Gerry's work at the Forest Products Laboratory extended beyond turpentine research. When she joined the laboratory in 1910, she was initially responsible for preparing microscope slides and photomicrographs for the study of wood anatomy and for building a collection of wood specimens. Her specialized training in preparing and examining wood specimens enabled her to establish a foundation for microscopic wood research at the newly opened laboratory. She subsequently applied this expertise to questions involving wood structure, properties, preservation, and utilization, and became recognized as an authority on wood technology. By the 1920s, the Smithsonian Institution described her as one of the few women in the United States specializing in research on lumbering, wood utilization, and turpentining.

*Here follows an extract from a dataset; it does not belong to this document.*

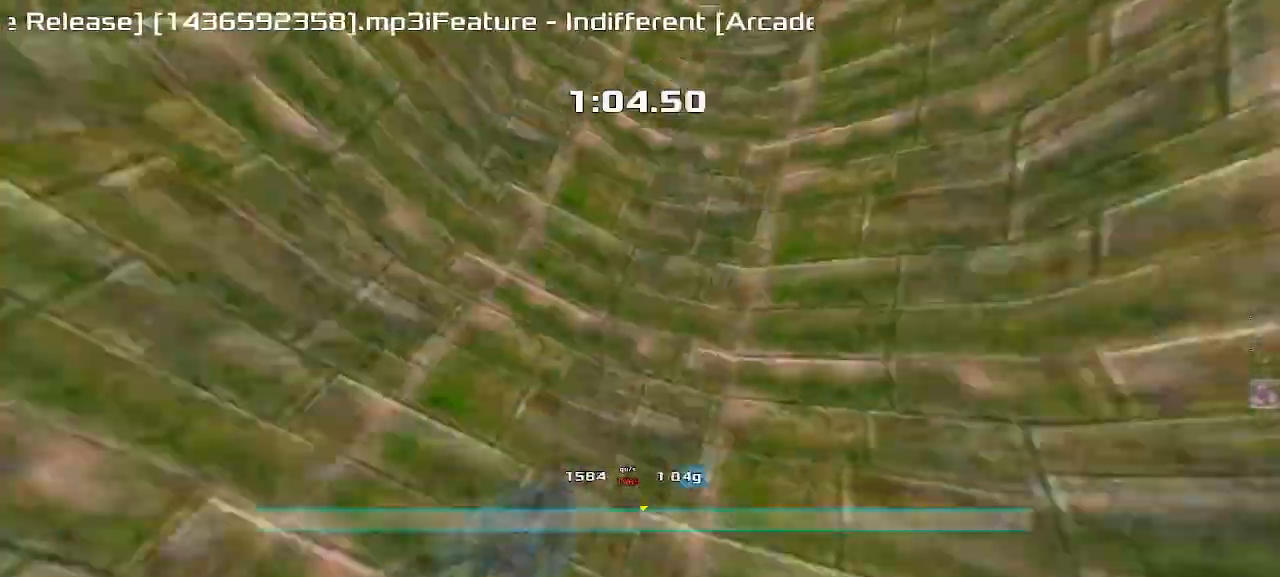
{"keys": ["down", "left"], "events": []}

Gerry also worked to make scientific knowledge about wood useful to industry and government. Over the course of her career she published more than 120 articles in technical and trade journals and investigated a wide range of materials and applications, including foreign woods and substitutes for materials needed by industry. During the two World Wars, her research was applied to problems associated with military production, while later work expanded her expertise beyond American forest species. She also became involved in higher education at the University of Wisconsin, where she served as an assistant professor. Her career at the Forest Products Laboratory therefore encompassed both fundamental research into wood anatomy and practical investigations intended to improve the use and conservation of forest resources.